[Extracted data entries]
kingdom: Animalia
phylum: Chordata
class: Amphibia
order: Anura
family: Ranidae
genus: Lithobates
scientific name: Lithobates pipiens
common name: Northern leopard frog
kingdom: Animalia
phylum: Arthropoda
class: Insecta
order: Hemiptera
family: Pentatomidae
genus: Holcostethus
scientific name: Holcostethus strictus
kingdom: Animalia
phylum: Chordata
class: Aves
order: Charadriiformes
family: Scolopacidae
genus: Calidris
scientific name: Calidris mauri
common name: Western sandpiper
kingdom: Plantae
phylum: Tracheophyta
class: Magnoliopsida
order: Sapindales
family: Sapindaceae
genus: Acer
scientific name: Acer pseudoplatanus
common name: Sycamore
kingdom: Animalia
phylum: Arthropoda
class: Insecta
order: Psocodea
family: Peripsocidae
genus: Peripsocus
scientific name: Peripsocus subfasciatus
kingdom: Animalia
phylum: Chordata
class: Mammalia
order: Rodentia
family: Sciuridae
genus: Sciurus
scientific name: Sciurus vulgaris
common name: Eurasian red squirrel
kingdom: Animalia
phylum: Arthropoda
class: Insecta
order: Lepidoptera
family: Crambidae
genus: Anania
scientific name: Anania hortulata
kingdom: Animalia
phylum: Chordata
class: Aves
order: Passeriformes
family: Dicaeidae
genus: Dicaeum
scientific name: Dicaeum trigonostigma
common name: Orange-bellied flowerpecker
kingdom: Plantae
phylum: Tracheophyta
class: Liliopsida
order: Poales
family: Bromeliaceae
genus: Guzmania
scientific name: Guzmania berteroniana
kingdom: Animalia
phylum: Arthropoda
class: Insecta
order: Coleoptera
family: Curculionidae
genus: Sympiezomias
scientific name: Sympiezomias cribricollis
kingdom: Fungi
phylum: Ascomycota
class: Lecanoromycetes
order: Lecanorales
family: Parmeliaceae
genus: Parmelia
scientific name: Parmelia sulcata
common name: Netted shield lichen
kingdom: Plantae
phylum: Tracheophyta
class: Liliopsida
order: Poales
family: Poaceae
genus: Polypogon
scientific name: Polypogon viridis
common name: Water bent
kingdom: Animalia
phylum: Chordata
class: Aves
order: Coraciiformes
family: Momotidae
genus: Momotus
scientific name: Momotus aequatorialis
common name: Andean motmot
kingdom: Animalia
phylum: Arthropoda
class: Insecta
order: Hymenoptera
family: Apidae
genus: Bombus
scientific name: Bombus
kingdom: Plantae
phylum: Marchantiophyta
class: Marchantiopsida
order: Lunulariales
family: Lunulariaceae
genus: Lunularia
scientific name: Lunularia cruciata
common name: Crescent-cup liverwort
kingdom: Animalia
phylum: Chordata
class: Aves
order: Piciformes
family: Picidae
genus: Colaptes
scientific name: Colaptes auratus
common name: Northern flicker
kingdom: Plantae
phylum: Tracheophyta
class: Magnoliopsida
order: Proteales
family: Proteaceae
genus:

[THE REQUEST] Can you put every line from the one containing "genus: Lunularia" through the end of the entries into a Markdown table with the columns Row and Line, leaving out blank lines?

[SOLUTION]
| Row | Line |
|---|---|
| 1 | genus: Lunularia |
| 2 | scientific name: Lunularia cruciata |
| 3 | common name: Crescent-cup liverwort |
| 4 | kingdom: Animalia |
| 5 | phylum: Chordata |
| 6 | class: Aves |
| 7 | order: Piciformes |
| 8 | family: Picidae |
| 9 | genus: Colaptes |
| 10 | scientific name: Colaptes auratus |
| 11 | common name: Northern flicker |
| 12 | kingdom: Plantae |
| 13 | phylum: Tracheophyta |
| 14 | class: Magnoliopsida |
| 15 | order: Proteales |
| 16 | family: Proteaceae |
| 17 | genus: |